Bremerton Debates: Coach Joe and the First Amendment

The five-member Bremerton School Board of Directors isn’t used to seeing a full room of concerned citizens at their regular meetings.

While the regular calendar included no items directly concerning District policies on religious expression or disciplinary action of Coach Joe Kennedy, that didn’t stop dozens of Bremerton residents from showing up to fill the one-hour allotment of time reserved for public testimony.

School Board rules dictate that the names of individual staff or students may not be named during public testimony, shifting the conversation to a more philosophical level and leaving citizens to spar on the intent and interpretation of the First Amendment, among other things.

By rough the estimates of the applause following individual testimony, probably 7 out of 10 people in attendance supported the cause of Coach Joe Kennedy.  But several of the speakers encouraged the school district to continue in their course of action against Coach Kennedy. “He (Kennedy) deserves to be fired and banned from any further work in the district,” said Bremerton resident Terence Connors.

Other residents came to Coach Kennedy’s defense.  “When people stand up and exercise their faith … and others join them voluntarily, we should support them,” Bremerton resident David Hatzenbuehler said. “To suppress that is really standing in violation of the very principles our country was founded on.”

You can read some of the night’s other comments here.

While most of the speakers remained civil and reserved in their remarks on both sides of the debate, several speakers who spoke in opposition to Coach Joe showed high levels of emotion, raising their voices, crying, and, in the case of one parent, angrily slamming a thick stack of papers down on the desk of the school board directors before storming out of the hearing room.

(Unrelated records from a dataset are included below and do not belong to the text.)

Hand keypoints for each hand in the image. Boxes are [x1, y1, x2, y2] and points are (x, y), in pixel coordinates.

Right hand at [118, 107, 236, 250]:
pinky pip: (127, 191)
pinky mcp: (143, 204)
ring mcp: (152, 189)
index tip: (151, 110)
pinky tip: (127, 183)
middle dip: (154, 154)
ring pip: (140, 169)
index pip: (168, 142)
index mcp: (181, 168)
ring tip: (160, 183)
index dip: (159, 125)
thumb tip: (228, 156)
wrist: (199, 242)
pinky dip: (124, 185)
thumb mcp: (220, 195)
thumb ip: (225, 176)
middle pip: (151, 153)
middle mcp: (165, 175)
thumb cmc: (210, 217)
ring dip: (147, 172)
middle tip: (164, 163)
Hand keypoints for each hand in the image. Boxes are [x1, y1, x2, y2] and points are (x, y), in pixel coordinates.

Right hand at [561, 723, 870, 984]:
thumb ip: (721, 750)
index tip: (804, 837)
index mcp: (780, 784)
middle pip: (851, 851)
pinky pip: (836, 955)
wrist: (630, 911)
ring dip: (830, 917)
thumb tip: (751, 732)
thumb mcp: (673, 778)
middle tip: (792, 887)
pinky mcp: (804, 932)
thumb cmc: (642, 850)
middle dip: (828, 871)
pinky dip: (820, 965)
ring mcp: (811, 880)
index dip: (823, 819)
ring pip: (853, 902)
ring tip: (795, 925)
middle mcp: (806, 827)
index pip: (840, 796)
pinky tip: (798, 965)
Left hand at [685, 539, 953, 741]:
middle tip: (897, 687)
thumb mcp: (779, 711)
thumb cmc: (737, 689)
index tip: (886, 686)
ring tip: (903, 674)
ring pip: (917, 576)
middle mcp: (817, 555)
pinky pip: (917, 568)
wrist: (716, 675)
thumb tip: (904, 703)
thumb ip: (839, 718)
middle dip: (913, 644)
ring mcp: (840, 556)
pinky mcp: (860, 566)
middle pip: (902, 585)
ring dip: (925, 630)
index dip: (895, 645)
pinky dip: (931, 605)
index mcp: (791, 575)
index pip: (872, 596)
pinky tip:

The most striking part of the evening really had little to do with one person’s actions or demeanor.  Scattered throughout the opposition’s testimony was the prevailing notion that Coach Joe Kennedy is not just in the wrong, but that he has somehow broken the law and should face punishment — that somehow his prayer has created an unsafe environment for children.

It’s clear now that America now has very different opinions of what the freedom of religion, freedom of speech, and freedom of expression actually mean.